§ CONSIGNE 1:
Répondez aux questions suivantes d'après le texte sur Anne Muller :
(a) Quel métier a-t-elle exercé pendant dix ans avant de devenir vigneronne ?
(b) Quel guide l'a placée parmi les 100 meilleurs vignerons du pays ?
(c) Quelle part des achats représente la clientèle privée ?
§ CONSIGNE 2: Poursuivez le texte sur la vigneronne Anne Muller à partir de sa dernière phrase.

Anne Muller, la vigneronne qui vit avec la lune

Notre vigneronne a fait une entrée tonitruante dans le monde viticole après avoir exercé pendant dix ans comme éducatrice spécialisée. La fibre du vin, alliée à la chance de posséder quelques vignes familiales, a pris le dessus, et elle s’est lancée.
C’est avec une gamme de vins resserrée, qu’elle a rapidement été « repérée » par quelques cavistes, restaurateurs et journalistes. Puis, rapidement, le guide Gault & Millau, l’a placé immédiatement parmi les 100 meilleurs vignerons du pays, sans passer par la case « rookie de l’année ».Rothenberger-5241
La clientèle privée (60% des achats) s’est aussi très vite prise de passion pour cette femme au rire aussi puissant que communicateur, et dont le credo est un retour à une agriculture saine, délivrée des produits de synthèse. De fait, elle travaille en biodynamie, une méthode qu’elle suit depuis le début de son activité, soit depuis huit millésimes. Avec les vins du millésime 2014, c’est son cinquième millésime en qualité de vigneronne indépendante.

§ LIGNES AFFICHÉES:
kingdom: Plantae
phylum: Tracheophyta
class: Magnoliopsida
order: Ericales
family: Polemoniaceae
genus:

§ RÉPONSE FINALE 1:
(a) Éducatrice spécialisée.
(b) Le guide Gault & Millau.
(c) 60 %.

§ RÉPONSE FINALE 2:
La biodynamie est une méthode de culture à base de produits naturels, encore controversée, car manquant de bases scientifiques aux yeux de certains. Elle tient compte par exemple des cycles lunaires pour administrer ses traitements. Ceux-ci, sont des procédés naturels, telles des infusions de plantes, en passant par la biodynamisation du sol à partir d’un engrais à base de fèces animales, préalablement placées dans des cornes de vache et enfouies dans le sol durant plusieurs mois d’hiver.
Anne Muller possède en propre 2,5 ha de vignes, complétées par 1,5 ha de vignes louées à des tiers, ce qui représente cinq parcelles de vignes que la vigneronne considère comme « homogènes ».
En 2015, la vigneronne rejoint le petit cercle des exploitations ayant obtenu la certification Demeter pour ses vignes et ses vins. Cela a induit des changements de taille car l’on ne peut être certifié uniquement pour le travail à la vigne, la cave doit l’être aussi. C’est donc Frédéric Blanc à Versvey, qui assure désormais la vinification des vins, faisant suite à Bernard Cavé.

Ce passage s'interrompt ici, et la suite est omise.